Some people at Bell Labs felt exactly the opposite of the way you feel.
Because of their feelings, they invented C.

-- 
Norman Diamond, Nihon DEC     diamond@tkou02.enet.dec.com
This is me speaking.  If you want to hear the company speak, you need DECtalk.

peter@ficc.ferranti.com (Peter da Silva) (07/16/90)

In article <56704@lanl.gov> jlg@lanl.gov (Jim Giles) writes:
[lookup table]
> Works just fine (but still slower than the assemble - by a lot) - provided
> that you are doing parity checking of something _small_, like a single
> byte.  The table gets kind of large for a 32-bit integer.

Luckily, parity is conserved. Thus you can use the byte lookup table 4 times
over the word. If things are getting tight enough and you're working on a hot
spot, then break out the assembler (but leave the original code ifdeffed in).

Harder to do with checksums, though.
-- 
Peter da Silva.   `-_-'
+1 713 274 5180.
<peter@ficc.ferranti.com>

njk@diku.dk (Niels J|rgen Kruse) (07/16/90)

peter@ficc.ferranti.com (Peter da Silva) writes:

}In article <56704@lanl.gov> jlg@lanl.gov (Jim Giles) writes:
}[lookup table]
}> Works just fine (but still slower than the assemble - by a lot) - provided
}> that you are doing parity checking of something _small_, like a single
}> byte.  The table gets kind of large for a 32-bit integer.

}Luckily, parity is conserved. Thus you can use the byte lookup table 4 times
}over the word.

Better yet, xor the bytes together and then use the fine lookup table.
Parity is just the xor of all the bits in any old order, remember.
-- 
Niels J|rgen Kruse 	DIKU Graduate 	njk@diku.dk

sra@ecs.soton.ac.uk (Stephen Adams) (07/17/90)

In article <1990Jul16.163019.3933@diku.dk> njk@diku.dk (Niels J|rgen Kruse) writes:

 > peter@ficc.ferranti.com (Peter da Silva) writes:
 > 
 > }In article <56704@lanl.gov> jlg@lanl.gov (Jim Giles) writes:
 > }[lookup table]
 > }> Works just fine (but still slower than the assemble - by a lot) - provided
 > }> that you are doing parity checking of something _small_, like a single
 > }> byte.  The table gets kind of large for a 32-bit integer.
 > 
 > }Luckily, parity is conserved. Thus you can use the byte lookup table 4 times
 > }over the word.
 > 
 > Better yet, xor the bytes together and then use the fine lookup table.
 > Parity is just the xor of all the bits in any old order, remember.
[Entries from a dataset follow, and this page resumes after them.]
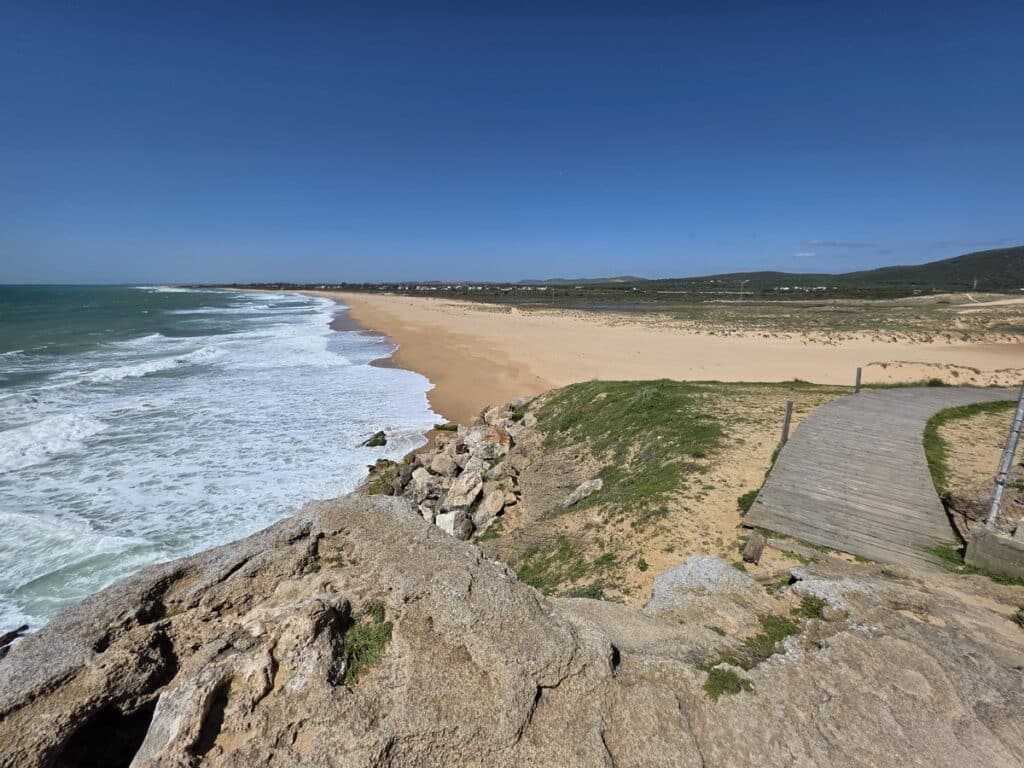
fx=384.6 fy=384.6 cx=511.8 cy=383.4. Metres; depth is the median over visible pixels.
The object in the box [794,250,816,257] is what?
cloud
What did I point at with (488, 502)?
rock
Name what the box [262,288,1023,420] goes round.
sand beach
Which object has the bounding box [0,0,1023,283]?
sky
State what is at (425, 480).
rock
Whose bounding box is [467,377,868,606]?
grassy slope
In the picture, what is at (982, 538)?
concrete block
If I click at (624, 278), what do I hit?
distant hill
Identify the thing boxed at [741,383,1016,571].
wooden boardwalk
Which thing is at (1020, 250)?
hill
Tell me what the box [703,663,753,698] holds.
grass tuft
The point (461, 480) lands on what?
rock
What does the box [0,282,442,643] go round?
sea
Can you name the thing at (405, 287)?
town
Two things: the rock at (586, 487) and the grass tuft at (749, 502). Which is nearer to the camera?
the grass tuft at (749, 502)
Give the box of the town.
[213,281,566,293]
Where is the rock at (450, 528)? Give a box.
[435,509,472,538]
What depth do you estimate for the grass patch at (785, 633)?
3.12 m
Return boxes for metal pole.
[986,385,1023,528]
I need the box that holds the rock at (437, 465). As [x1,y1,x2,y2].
[427,451,456,476]
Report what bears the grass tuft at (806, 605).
on the rock outcrop
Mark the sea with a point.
(249, 394)
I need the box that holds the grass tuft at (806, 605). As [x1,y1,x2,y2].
[793,595,827,619]
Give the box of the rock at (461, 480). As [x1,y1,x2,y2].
[441,469,482,510]
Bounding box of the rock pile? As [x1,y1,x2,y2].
[365,396,537,541]
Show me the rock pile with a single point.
(505, 435)
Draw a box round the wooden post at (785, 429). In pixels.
[779,400,793,447]
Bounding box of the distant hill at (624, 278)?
[514,275,649,285]
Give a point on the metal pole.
(1008, 450)
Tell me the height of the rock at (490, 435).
0.937 m
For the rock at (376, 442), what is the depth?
16.29 m
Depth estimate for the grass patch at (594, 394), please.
9.39 m
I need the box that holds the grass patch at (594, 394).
[531,380,724,515]
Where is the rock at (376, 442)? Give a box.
[361,430,387,448]
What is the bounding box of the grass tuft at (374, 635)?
[339,603,394,686]
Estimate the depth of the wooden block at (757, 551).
4.84 m
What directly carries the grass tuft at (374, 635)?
on the rock outcrop
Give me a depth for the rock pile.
10.02 m
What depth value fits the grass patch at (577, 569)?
5.35 m
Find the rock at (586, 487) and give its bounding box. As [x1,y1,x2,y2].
[562,478,603,508]
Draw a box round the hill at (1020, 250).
[654,246,1023,291]
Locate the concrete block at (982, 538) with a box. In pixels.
[964,523,1023,579]
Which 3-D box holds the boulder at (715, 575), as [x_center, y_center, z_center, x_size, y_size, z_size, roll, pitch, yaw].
[1.807,2.044,3.596,1.106,0.642,1.069,0,14,0]
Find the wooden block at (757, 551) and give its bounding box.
[742,530,764,563]
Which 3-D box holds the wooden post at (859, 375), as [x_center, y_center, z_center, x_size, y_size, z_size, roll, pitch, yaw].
[11.182,0.063,12.485,0.141,1.112,0.140,0,14,0]
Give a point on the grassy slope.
(545, 470)
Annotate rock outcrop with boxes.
[0,491,1022,767]
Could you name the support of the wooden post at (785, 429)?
on the grassy slope
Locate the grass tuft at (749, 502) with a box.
[737,489,758,513]
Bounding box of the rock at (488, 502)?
[473,486,506,524]
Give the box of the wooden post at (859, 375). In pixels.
[854,368,861,393]
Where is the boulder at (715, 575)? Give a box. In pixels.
[647,555,765,629]
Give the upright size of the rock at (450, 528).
0.637 m
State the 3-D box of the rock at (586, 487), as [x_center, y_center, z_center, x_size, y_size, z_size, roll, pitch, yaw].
[1.315,2.045,7.189,0.743,0.433,0.551,-11,18,-37]
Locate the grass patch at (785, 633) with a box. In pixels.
[747,611,798,660]
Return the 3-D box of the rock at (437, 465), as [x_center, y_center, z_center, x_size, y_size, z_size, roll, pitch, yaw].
[-2.018,2.354,11.340,0.851,0.721,0.872,13,19,41]
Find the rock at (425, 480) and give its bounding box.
[408,468,440,500]
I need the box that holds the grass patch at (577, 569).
[511,539,609,598]
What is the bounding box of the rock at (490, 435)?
[463,424,511,459]
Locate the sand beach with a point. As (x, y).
(509, 323)
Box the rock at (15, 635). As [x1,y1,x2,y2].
[0,624,29,650]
Indeed, you can use this property and `fold' the byte in
half using shift and xor.  Then fold the 4bit word in half
and so on until you have just one bit which is the parity.
The other bits in the word become junk but that doesnt
matter because you just ignore them.  This seems to work
quite fast in practice and doesnt require a lookup table.
On a RISC it should be about as fast as a lookup table as
all the work is done in registers.

	x = datum;
	x^=(x>>4);
	x^=(x>>2);
	x^=(x>>1);
	parity_bit = x&1;

It extends naturally to the 32bit case:

	x = datum;
	x^=(x>>16);
	x^=(x>>8);
	x^=(x>>4);
	x^=(x>>2);
	x^=(x>>1);
	parity_bit = x&1;

If you need to use the parity bit in the correct bit
position then shift the other way (bytes):

	x = datum;
	x^=(x<<4);
	x^=(x<<2);
	x^=(x<<1);
	/*parity_bit = x&0x80;*/
	x^=(x&0x80);   /* force even parity */

--
Stephen Adams                        S.Adams@uk.ac.soton.ecs (JANET)
Computer Science                     S.Adams@ecs.soton.ac.uk (Bitnet)
Southampton SO9 5NH, UK              S.Adams@sot-ecs.uucp    (uucp)
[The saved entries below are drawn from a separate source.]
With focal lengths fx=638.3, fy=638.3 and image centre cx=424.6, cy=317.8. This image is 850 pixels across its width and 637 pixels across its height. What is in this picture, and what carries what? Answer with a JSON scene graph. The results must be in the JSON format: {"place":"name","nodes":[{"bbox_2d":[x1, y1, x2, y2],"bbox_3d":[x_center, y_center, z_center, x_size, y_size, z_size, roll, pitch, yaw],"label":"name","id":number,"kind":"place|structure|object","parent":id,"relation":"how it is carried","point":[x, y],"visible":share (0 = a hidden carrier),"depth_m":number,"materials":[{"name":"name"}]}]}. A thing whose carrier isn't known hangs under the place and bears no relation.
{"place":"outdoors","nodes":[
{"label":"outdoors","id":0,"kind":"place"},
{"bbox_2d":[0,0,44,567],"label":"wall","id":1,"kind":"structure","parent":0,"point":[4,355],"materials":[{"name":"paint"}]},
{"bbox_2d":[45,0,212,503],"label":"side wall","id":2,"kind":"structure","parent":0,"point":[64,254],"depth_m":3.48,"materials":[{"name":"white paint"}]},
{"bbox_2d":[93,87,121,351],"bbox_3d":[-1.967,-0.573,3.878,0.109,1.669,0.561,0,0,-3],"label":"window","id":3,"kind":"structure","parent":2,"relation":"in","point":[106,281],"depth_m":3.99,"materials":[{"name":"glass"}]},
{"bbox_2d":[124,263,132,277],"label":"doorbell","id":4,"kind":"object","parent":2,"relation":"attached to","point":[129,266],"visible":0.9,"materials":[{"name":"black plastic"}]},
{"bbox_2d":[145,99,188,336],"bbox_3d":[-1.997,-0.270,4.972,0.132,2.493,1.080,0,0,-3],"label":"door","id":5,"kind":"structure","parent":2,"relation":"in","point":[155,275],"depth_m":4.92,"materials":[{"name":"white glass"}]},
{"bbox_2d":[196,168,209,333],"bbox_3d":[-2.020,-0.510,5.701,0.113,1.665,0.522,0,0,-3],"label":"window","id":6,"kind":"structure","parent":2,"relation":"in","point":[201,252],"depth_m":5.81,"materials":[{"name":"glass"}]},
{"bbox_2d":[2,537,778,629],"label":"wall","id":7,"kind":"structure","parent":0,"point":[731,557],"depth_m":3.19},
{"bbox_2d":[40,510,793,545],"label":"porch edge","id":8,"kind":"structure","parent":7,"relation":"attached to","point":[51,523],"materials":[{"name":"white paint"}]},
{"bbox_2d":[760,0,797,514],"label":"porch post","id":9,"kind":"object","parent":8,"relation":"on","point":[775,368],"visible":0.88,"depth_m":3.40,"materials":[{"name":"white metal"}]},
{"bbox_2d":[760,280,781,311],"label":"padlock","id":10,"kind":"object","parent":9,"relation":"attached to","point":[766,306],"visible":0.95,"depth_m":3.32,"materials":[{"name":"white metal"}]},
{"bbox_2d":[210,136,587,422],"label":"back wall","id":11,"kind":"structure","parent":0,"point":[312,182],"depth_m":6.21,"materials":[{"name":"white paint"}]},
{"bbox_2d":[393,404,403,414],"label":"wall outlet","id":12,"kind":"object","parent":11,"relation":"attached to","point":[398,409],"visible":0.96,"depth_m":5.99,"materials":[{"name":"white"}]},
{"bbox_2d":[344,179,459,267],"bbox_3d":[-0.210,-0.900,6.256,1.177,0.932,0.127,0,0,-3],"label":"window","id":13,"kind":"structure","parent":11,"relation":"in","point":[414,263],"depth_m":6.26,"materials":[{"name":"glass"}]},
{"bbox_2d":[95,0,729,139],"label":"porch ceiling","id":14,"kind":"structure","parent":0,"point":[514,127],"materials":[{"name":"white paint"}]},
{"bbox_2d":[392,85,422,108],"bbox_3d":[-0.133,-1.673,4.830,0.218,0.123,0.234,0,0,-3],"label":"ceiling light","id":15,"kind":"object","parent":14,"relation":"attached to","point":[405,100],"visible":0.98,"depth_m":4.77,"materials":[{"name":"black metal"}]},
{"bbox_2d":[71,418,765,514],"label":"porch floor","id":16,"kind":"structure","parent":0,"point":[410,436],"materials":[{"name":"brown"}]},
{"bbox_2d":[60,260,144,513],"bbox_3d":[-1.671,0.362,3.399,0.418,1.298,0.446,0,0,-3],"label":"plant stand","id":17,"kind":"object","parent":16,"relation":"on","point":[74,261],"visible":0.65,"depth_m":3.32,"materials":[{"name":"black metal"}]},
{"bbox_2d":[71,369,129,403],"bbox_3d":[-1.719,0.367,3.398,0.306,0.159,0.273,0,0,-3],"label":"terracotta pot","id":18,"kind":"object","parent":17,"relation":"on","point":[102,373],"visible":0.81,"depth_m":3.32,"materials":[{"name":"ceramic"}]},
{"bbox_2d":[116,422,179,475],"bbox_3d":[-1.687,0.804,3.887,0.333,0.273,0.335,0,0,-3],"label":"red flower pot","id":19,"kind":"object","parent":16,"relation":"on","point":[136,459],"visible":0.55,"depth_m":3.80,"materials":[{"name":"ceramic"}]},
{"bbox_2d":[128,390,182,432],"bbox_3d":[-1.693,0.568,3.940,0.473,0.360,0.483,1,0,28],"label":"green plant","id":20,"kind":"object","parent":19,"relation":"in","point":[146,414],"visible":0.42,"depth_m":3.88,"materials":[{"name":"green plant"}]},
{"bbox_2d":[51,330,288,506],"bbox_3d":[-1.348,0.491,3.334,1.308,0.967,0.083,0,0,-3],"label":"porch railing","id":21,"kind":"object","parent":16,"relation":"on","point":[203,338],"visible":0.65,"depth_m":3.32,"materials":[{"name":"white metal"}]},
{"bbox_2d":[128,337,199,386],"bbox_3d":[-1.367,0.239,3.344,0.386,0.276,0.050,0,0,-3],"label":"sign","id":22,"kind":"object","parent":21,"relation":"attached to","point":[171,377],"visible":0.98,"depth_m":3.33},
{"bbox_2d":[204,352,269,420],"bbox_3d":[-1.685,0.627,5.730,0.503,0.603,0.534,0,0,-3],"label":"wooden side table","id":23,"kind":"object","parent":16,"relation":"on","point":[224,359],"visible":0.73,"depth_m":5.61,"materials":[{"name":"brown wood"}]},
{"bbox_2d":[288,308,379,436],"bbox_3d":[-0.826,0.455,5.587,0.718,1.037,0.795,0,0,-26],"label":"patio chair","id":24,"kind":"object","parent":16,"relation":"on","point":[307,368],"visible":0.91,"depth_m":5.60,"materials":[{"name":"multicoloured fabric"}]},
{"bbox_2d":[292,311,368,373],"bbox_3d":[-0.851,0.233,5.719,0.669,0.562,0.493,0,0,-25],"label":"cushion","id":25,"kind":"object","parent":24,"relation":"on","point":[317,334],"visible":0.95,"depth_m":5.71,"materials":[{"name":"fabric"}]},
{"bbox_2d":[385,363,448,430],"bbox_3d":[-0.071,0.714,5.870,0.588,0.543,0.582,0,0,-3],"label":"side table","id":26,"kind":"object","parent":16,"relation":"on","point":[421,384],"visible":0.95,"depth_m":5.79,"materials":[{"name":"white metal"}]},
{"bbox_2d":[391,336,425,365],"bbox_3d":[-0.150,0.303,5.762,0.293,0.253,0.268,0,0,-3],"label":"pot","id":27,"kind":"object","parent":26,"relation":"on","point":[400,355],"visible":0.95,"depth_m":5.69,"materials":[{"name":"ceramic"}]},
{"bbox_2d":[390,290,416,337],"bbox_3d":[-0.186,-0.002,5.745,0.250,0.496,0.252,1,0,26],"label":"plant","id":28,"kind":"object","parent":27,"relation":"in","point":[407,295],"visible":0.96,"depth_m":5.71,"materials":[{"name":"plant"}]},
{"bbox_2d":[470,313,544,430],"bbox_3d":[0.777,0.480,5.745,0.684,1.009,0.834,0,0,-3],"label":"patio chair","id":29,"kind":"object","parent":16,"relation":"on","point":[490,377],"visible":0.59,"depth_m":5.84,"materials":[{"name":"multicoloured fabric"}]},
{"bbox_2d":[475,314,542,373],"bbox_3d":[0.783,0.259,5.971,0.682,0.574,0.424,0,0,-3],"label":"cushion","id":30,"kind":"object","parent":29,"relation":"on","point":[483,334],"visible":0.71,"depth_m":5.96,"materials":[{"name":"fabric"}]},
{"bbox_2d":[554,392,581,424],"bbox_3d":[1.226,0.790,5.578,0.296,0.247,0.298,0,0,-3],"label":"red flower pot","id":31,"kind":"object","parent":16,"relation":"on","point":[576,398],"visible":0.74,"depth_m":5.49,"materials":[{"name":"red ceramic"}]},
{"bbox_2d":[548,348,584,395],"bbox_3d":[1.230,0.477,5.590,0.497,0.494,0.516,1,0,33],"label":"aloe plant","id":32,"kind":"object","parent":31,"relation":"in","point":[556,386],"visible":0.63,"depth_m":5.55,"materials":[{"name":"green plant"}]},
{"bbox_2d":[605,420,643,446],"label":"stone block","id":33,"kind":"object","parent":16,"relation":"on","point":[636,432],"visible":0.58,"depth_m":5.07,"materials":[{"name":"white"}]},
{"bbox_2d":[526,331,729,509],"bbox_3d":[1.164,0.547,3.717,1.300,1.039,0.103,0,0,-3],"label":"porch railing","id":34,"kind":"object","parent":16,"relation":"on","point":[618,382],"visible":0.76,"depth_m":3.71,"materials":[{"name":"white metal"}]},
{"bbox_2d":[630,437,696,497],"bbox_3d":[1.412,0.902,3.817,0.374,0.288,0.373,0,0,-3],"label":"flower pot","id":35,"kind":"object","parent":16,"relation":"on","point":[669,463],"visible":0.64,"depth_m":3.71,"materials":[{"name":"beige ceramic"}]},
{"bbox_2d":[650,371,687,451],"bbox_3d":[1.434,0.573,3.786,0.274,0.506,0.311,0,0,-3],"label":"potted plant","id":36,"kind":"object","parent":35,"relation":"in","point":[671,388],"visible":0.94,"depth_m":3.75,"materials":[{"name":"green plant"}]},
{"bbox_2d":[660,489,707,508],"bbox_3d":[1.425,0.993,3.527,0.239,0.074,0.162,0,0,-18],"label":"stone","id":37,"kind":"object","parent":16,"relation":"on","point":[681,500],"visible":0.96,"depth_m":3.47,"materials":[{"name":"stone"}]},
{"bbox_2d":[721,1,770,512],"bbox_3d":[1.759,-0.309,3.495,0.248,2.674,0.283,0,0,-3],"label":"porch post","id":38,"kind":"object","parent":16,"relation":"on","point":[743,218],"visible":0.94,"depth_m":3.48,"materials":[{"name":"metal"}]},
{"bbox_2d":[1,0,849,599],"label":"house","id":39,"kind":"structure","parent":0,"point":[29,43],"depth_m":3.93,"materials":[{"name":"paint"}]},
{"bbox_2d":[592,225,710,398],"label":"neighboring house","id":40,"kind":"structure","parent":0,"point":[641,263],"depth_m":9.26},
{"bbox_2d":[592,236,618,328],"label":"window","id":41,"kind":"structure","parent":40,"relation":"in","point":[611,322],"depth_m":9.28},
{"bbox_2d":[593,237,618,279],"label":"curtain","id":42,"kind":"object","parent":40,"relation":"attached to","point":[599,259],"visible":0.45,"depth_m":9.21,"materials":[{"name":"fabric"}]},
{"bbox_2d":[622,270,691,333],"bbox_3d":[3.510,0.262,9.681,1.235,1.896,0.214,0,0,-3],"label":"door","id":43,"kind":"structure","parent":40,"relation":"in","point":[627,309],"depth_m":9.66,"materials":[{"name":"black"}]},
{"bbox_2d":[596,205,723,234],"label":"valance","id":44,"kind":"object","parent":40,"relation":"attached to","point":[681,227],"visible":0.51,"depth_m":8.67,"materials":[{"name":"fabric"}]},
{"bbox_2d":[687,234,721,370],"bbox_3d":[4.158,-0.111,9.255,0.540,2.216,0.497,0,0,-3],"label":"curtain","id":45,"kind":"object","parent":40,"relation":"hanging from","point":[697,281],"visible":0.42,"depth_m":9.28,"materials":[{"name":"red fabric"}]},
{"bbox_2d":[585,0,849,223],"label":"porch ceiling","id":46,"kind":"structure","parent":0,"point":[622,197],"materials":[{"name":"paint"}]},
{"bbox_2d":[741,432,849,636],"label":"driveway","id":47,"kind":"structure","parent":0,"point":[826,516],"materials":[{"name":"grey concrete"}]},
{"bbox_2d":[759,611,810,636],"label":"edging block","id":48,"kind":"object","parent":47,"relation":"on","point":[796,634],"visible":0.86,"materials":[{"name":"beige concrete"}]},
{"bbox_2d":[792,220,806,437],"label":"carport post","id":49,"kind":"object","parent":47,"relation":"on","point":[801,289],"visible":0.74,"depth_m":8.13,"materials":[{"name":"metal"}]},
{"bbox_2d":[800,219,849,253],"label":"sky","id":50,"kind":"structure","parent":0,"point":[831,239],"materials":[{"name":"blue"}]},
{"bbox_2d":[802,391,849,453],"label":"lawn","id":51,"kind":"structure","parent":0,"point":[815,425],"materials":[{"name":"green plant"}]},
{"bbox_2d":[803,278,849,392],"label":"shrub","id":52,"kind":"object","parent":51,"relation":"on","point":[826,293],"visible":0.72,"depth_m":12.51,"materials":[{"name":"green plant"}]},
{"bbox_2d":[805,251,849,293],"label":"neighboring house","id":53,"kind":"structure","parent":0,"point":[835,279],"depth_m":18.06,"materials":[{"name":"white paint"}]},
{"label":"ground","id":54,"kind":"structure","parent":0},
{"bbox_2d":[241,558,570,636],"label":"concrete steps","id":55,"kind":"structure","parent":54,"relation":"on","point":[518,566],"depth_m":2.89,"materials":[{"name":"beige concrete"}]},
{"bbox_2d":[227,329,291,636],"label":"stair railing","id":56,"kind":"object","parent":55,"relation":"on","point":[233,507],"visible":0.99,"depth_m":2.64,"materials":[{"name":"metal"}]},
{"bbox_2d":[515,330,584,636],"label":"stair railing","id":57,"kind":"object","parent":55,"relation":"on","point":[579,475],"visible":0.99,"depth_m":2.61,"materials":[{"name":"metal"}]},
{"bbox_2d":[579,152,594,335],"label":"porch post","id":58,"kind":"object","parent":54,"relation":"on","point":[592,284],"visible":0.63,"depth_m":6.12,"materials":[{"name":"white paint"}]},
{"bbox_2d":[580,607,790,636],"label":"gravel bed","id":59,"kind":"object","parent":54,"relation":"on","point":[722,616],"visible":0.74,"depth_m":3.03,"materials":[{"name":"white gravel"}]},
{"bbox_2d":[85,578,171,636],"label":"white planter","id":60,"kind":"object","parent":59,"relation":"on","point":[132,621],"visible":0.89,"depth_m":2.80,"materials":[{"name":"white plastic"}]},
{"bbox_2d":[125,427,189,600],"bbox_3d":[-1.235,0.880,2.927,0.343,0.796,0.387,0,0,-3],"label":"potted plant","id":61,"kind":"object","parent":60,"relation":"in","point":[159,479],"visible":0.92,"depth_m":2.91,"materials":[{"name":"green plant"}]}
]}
njk@diku.dk (Niels J|rgen Kruse) (07/18/90)

I wrote:
> > Better yet, xor the bytes together and then use the fine lookup table.
> > Parity is just the xor of all the bits in any old order, remember.

sra@ecs.soton.ac.uk (Stephen Adams) writes:
>Indeed, you can use this property and `fold' the byte in
>half using shift and xor.  [and so on]
>On a RISC it should be about as fast as a lookup table as
>all the work is done in registers.

I really doubt that is true in general.

>       x = datum;
>       x^=(x>>4);
>       x^=(x>>2);
>       x^=(x>>1);
>       parity_bit = x&1;

I count 7 operations here, which on a typical RISC require 7 clocks.

Typical cost of a load from cache is 2 clocks.  At worst, a
table lookup require 2 loads, one of which is loading the
address of the table from the constant pool.  We can expect the
compiler to move the latter out of surrounding loops.  It is not
unreasonable to expect an often used and small lookup table to
be in cache.

I suspect you are thinking of a RISC like the Archimedes, that
doesn't have cache and has an unusual instruction set, which
allow shifting operands in the same instruction as an other
operation.  (I am not too familiar with the ARM).
-- 
Niels J|rgen Kruse 	DIKU Graduate 	njk@diku.dk

staff@cadlab.sublink.ORG (Alex Martelli) (07/19/90)

cavrak@uvm-gen.UUCP (Steve Cavrak,113 Waterman,6561483,) writes:
>...
>An example with VS-FORTRAN on an IBM-3090 with a vector processor.
>a.  plain fortran matrix		1.0
>b.  full optimized fortran		0.3
>c.  IBM's ESSL hand coded library	0.1 or better

d.  NAG's implementation, fully Fortran but "properly" coded with
    block-submatrices algorithm: within 10% of ESSL!

That's for linear-algebra stuff...  back in '88, I was working in the
same office at IBM Italy Scientific Center with the NAG guy that was
visiting there and implementing those routines; whose performance gains
were proving transferable to other machines with complex storage
hierarchies, by the way, via a simple variation in the "good-block-size"
parameter.  On the other hand, I suspect the wondrously fast and precise
library of Fortran intrinsics, coded in assembler with lots of clever
table-lookups and bit-twiddling, would suffer a LOT if it had to be
reimplemented in Fortran itself!  But in most cases, proper algorithms,
and, more specifically, appropriate data-access patterns, are THE key
to good numerical-computing performance - and Fortran remains adequate 
for expressing such algorithms and data-access patterns.
-- 
Alex Martelli - CAD.LAB s.p.a., v. Stalingrado 45, Bologna, Italia
Email: (work:) staff@cadlab.sublink.org, (home:) alex@am.sublink.org
Phone: (work:) ++39 (51) 371099, (home:) ++39 (51) 250434; 
Fax: ++39 (51) 366964 (work only; any time of day or night).